En Basora, en la calle Shara Madrase, del barrio de la Kabla, donde vivía Sara y toda su familia paterna, se habían vuelto a disparar todas las alarmas. Hacía una semana que Sara había intentado hablar con su madre, pero el llanto de la emoción y los nervios se lo habían impedido.
Todo empezó cuando dos días antes, «un señor muy bien vestido, con túnica, y en un coche muy bonito, llegó a casa con tres hombres más y estuvo hablando con papá». Abbas recibió esta vez la visita de un jefe de la milicia de Al Mahdi, perteneciente a la tribu Almanshadi, la del doctor. Su visita no obedecía más que al intento de encontrar una solución favorable para entregar a la niña a cambio de ofrecerle una buena recompensa. Abbas volvió a hablar con su hermano, pero esta vez Hazen, el también miliciano, no quiso entrar frontalmente a contradecir a un superior jerárquico, pero obligó a Abbas a que permitiese hablar a la niña con su madre.
—Mira, Sara, tu madre nos está enviando aquí a policías, y a gente muy mala, que quieren meterme a mí en la cárcel porque tú estás conmigo. Para que se quede tranquila, la vamos a llamar por teléfono.
—¿Y podré hablar yo sola con ella? —preguntó inocentemente Sara.
—Sí, podrás hablar tú sola con ella, pero tienes que decirle que tú no te quieres ir. Que te gusta mucho vivir aquí, y que si quiere verte, que venga ella porque nosotros no podemos ir. ¿Se lo vas a decir así? —le dijo Abbas a Sara.
Sara asintió con la cabeza poco convencida. Lo que le había dicho su padre que dijera era justamente lo que no quería decir a su madre.

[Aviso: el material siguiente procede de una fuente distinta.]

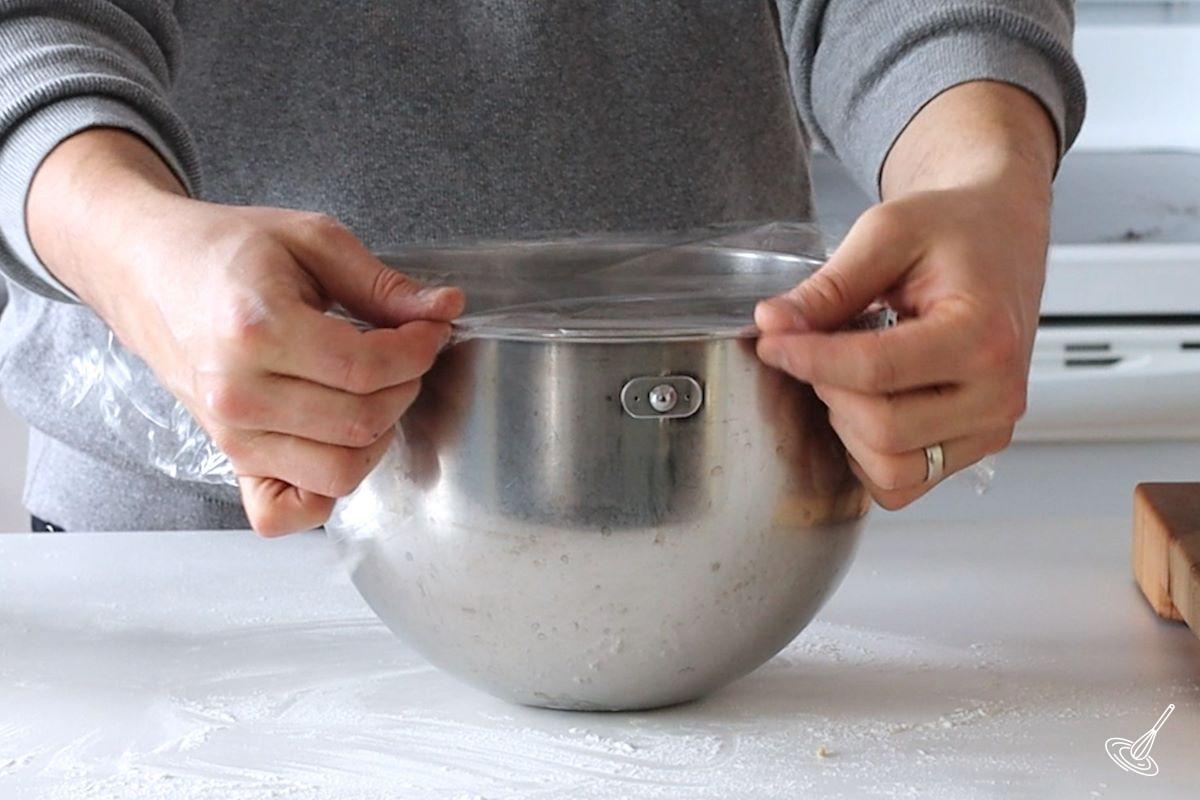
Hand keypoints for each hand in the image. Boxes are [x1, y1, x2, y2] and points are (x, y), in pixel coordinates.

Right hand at [29, 130, 463, 533]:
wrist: (147, 269)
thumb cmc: (226, 250)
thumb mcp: (311, 240)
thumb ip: (383, 284)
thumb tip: (445, 309)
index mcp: (258, 329)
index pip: (368, 369)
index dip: (419, 351)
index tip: (430, 329)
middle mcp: (238, 393)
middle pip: (361, 423)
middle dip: (405, 387)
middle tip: (404, 354)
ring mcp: (230, 434)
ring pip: (339, 472)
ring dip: (377, 435)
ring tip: (373, 390)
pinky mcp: (228, 458)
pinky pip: (284, 512)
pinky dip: (322, 495)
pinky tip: (336, 443)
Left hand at [755, 82, 1057, 508]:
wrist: (999, 235)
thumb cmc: (954, 230)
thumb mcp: (887, 233)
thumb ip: (828, 287)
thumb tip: (774, 324)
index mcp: (984, 336)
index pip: (875, 371)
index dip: (809, 359)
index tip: (772, 340)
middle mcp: (997, 394)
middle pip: (882, 429)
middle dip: (829, 391)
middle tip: (814, 350)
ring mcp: (988, 429)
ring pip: (892, 470)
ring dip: (847, 428)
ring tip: (845, 375)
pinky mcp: (972, 448)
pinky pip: (902, 483)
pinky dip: (867, 455)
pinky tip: (862, 405)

Abbas al día siguiente encendió el teléfono. Lo hizo después de comer y esperó durante varias horas a que llamara Leticia. Sara no dejaba de darle vueltas a las palabras que le había dicho su padre que tenía que decir. No quería mentir a su madre. Lo que más deseaba en el mundo era estar con ella, pero ¿cómo explicárselo a su padre, con lo enfadado que estaba últimamente?
Cuando sonó el teléfono, un escalofrío recorrió todo el cuerpo aún infantil de Sara. Había llegado el momento, pero los nervios le jugaron una mala pasada. La niña comenzó a llorar de emoción cuando escuchó la voz de su madre y fue incapaz de pronunciar una sola palabra. Cuando el padre le quitó el teléfono, estalló en llanto y huyó corriendo hacia el fondo de la casa a cobijarse en los brazos de su abuela, que, aunque a distancia, no perdía detalle de la escena. A partir de ese momento, los más insospechados temores volvieron a rondar en las mentes de toda la familia de Abbas. Nuevamente, cada vez que veían a alguien extraño por la calle, volvían a esconder a Sara, que no acababa de comprender el motivo real de su escondite.
El sufrimiento de no estar con su madre, vivir una vida tan distinta a la vivida hasta que llegó a Basora y el miedo que sentía cuando escuchaba las explosiones de los bombardeos o los disparos próximos estaban mermando la infancia de Sara. Algunas veces le daba por pensar que su padre, realmente, había hecho algo malo. Algo que a los que lo hacían, los mandaban a la cárcel. Posiblemente, haberla engañado llevándola allí no debía ser muy bueno. Si no, ¿por qué tenía que esconderse tantas veces?
Abbas se sentía otra vez con el agua al cuello. Por su hermano sabía que un juez había desautorizado su detención, pero también que la presión del jefe miliciano, amigo del doctor, sobre mandos policiales y militares podía tener consecuencias imprevisibles. Le habían ofrecido dinero para que colaborase. No mucho, pero a él le podía permitir vivir unos cuantos años, al ritmo de vida iraquí. Pero Abbas no estaba dispuesto, bajo ningún concepto, a vender a su hija. Como venganza por las acusaciones de pedofilia, condenaba a Leticia a no volver a ver nunca más a su hija.
«Sara, ¿quieres que nos vayamos a hacer una excursión, a un lugar donde hay una gran fiesta? —le preguntó Abbas a su hija, con tono de querer sorprenderla—. Nos vamos a ir a Kerbala, mañana o pasado mañana, con tus primos y con el tío Hazen».
Durante esos días se celebraba en Kerbala, lugar santo de peregrinación, próximo a Bagdad, una de las fiestas religiosas más importantes del islamismo. Cientos de miles de fieles de todo el país se reúnen en esa ciudad para conmemorar el nacimiento del duodécimo imán Mohamed al Mahdi, una especie de mesías venerado y reverenciado por los chiitas.